Por mil razões, muitas delas, aqui apontadas, a contra o Irã é o plano A. Por conta de contexto regional, a Venezuela é o plano B. Tanto Venezuela quanto Irã precisam de mudanças nas péssimas lideranças que têm para se tornarem países melhores para seus povos. Entretanto, uma mudança que venha por imposição militar externa — especialmente quando é politiqueira e interessada em petróleo, nos dois casos — só tende a abrir chagas que sangrarão por muito mais tempo.
No caso do Irã, as instituições brasileiras, em especial as Forças Armadas e o Itamaraty, têm pouco a contribuir. É importante lembrar que, sem nenhuma superioridade de poder, o governo brasileiro, entre 2009 e 2010, errou ao interferir na dinâmica da disputa entre EUA e Irã. Certeza excessiva é péssima conselheira em política e em diplomacia. Somos uma sociedade aberta, mas, por conta exatamente disso, não podemos passar recibo de desinformados a respeito dos arranjos globais, sob pena de terminarmos apenas com cara de pouco influente. O país persa tem forte lobby e presença nos EUA. Sabe tim-tim por tim-tim o que a administração americana atual pensa e quais são as forças a serem contactadas para se evitar uma desgraça. Desgraça que seria, no longo prazo, para os dois lados. Mas há sempre os cálculos e interesses imediatistas.
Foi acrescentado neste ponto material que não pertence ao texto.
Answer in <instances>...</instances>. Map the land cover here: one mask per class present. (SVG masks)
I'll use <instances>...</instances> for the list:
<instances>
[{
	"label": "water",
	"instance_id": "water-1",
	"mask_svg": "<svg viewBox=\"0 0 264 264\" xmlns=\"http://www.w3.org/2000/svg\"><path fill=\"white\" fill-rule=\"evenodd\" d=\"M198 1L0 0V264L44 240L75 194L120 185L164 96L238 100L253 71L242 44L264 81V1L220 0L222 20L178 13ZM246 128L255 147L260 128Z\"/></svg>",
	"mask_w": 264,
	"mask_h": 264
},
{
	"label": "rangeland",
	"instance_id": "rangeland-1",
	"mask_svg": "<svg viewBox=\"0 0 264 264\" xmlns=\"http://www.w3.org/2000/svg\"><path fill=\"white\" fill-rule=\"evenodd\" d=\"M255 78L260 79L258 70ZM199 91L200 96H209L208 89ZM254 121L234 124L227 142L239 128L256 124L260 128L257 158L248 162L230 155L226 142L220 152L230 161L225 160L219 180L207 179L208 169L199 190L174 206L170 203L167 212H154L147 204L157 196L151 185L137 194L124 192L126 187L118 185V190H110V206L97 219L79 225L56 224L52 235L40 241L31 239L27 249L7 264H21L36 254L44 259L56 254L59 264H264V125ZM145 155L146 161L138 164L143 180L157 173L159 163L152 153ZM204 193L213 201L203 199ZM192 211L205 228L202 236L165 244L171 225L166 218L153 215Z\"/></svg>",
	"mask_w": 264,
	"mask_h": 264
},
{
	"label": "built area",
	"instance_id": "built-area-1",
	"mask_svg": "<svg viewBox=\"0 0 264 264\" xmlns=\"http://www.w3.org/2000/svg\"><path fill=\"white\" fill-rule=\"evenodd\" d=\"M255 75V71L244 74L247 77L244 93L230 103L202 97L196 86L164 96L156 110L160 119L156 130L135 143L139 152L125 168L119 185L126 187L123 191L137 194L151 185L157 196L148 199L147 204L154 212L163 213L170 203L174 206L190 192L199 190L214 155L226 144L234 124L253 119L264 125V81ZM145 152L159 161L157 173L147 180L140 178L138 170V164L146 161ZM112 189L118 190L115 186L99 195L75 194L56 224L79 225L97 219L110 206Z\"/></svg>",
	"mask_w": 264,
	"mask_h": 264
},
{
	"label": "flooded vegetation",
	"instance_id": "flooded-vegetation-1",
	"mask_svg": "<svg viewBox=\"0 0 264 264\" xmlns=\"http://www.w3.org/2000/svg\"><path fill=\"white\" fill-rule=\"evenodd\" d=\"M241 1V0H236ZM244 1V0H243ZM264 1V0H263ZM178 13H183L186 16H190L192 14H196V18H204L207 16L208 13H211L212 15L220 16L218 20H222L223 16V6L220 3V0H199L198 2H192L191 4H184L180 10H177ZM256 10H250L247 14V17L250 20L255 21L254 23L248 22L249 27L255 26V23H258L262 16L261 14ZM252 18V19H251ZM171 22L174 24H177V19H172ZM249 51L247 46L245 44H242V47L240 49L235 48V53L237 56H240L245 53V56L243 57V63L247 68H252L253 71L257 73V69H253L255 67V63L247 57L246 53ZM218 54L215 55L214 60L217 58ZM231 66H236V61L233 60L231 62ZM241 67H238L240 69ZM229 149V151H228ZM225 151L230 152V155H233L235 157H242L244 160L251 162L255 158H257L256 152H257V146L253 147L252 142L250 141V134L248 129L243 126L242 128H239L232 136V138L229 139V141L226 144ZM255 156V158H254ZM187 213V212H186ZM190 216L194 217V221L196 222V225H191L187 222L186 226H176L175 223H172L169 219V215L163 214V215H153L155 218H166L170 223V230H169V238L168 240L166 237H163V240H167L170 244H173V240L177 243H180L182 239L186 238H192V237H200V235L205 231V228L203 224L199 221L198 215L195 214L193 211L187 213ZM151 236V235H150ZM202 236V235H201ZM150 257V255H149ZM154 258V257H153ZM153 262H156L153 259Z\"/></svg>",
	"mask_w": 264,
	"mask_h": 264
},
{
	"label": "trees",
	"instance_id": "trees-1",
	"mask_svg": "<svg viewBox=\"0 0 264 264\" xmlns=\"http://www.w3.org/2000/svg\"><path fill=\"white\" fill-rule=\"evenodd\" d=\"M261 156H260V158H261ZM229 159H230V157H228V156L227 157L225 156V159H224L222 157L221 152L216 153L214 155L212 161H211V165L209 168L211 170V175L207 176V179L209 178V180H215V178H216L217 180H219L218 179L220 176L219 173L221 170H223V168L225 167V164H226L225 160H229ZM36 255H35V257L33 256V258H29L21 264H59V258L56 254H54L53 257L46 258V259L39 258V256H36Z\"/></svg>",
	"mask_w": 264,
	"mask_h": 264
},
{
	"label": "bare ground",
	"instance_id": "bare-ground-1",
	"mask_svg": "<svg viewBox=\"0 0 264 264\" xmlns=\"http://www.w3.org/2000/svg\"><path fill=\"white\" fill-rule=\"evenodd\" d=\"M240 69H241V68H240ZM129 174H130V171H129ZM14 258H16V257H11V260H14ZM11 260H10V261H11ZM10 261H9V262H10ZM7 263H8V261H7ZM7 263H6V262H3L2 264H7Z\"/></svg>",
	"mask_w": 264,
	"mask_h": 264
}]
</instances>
A Venezuela é um caso totalmente diferente. É nosso vizinho. Não dos EUA. São cerca de 2.200 quilômetros de fronteira conosco. A fronteira geopolítica dos EUA no continente é o Panamá. Nossas Forças Armadas sabem que não podem permitir conflito militar internacional aqui na América do Sul. É o mínimo que fazemos, e bem, manter a paz na nossa região. Infelizmente, a situação lá se agravou ao longo das últimas décadas em parte por culpa do Brasil, mas também dos EUA. Lá, sim, cabe uma atuação, do Itamaraty, principalmente, e das Forças Armadas, pelos canais multilaterais do sistema da ONU, para se garantir a transição de governo sem permitir que tenhamos um campo de guerra no nosso subcontinente, para uso da imprevisível campanha presidencial nos EUA.